El olor de su cuerpo empezaba a arremolinarse en mi nariz y en mi boca. Sudor, carne, sopa y algo más que no podía precisar. El pulso me latía con fuerza. Lo sentí en la garganta. Se me tensó la piel de todo el cuerpo.

¿Por qué me estaba besando? ¿A cuántas chicas más habría besado de aquel modo?

—Nadie más se da cuenta. Pero yo veo lo hermosa que eres —dijo—. Eres la que tiene los ojos más grandes.

Me besó en la esquina de cada uno de ellos y después en la punta de la nariz con sus labios secos y dulces.
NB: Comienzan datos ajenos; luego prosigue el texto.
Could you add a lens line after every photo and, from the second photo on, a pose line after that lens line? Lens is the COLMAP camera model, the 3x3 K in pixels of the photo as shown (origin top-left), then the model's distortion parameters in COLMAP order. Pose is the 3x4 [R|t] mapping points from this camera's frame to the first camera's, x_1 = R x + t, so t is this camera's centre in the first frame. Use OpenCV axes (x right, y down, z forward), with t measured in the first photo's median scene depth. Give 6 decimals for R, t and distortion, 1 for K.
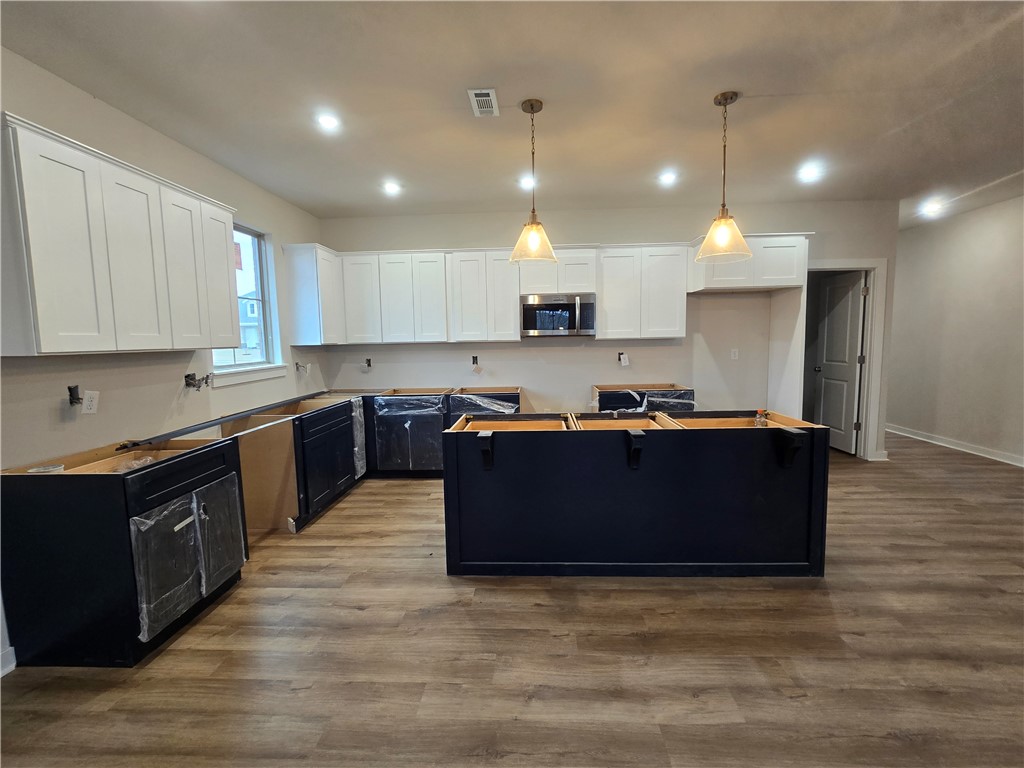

Algo estalló a nuestro lado.

Nos dimos la vuelta.

El carámbano de mayor tamaño estaba hecho trizas en el suelo, descompuesto en cientos de trocitos de hielo. Me agaché y recogí uno de los trozos más grandes. Estaba frío, y el canto por el que se había desprendido, afilado como un cuchillo

HISTORIA FAMILIAR

Papá creció con dos señoras blancas chaladas preocupadas por la enfermedad familiar, por cómo aumentar la cosecha de manzanas y heno, cómo conseguir que los animales de la granja vivieran más tiempo y por si sus hijos se estaban haciendo demasiado salvajes o si aún no lo eran lo suficiente.
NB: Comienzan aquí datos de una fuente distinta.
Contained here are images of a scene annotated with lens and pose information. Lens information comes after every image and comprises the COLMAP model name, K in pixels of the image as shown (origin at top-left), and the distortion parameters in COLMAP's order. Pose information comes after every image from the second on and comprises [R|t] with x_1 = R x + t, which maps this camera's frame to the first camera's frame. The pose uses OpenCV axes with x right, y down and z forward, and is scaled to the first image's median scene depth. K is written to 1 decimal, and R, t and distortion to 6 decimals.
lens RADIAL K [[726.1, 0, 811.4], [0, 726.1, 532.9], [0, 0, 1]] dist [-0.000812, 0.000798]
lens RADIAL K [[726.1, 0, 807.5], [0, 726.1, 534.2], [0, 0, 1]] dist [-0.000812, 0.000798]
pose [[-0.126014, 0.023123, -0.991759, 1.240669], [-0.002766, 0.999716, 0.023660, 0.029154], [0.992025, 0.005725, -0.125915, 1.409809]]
La abuela solo tuvo un hijo. La tía abuela Dorothy y el tío abuelo Hilliard tuvieron seis. Si él no hubiese muerto, probablemente habrían tenido alguno más. Cuatro de ellos nacieron con la enfermedad familiar. Por ese motivo todos ellos se educaron en la granja. Papá no; él no tiene la enfermedad. A papá le concedieron una beca para estudiar en un internado de Connecticut, uno de los cinco únicos alumnos negros que había. No se llevaba bien con ninguno de ellos. Se mantuvo al margen de todo el mundo, demostrando ser mucho más Wilkins de lo que estaba dispuesto a admitir. Estudió francés y todo lo relativo a Francia, sobre todo Marsella. Lo único que sabía de su padre era que había sido un marino marsellés.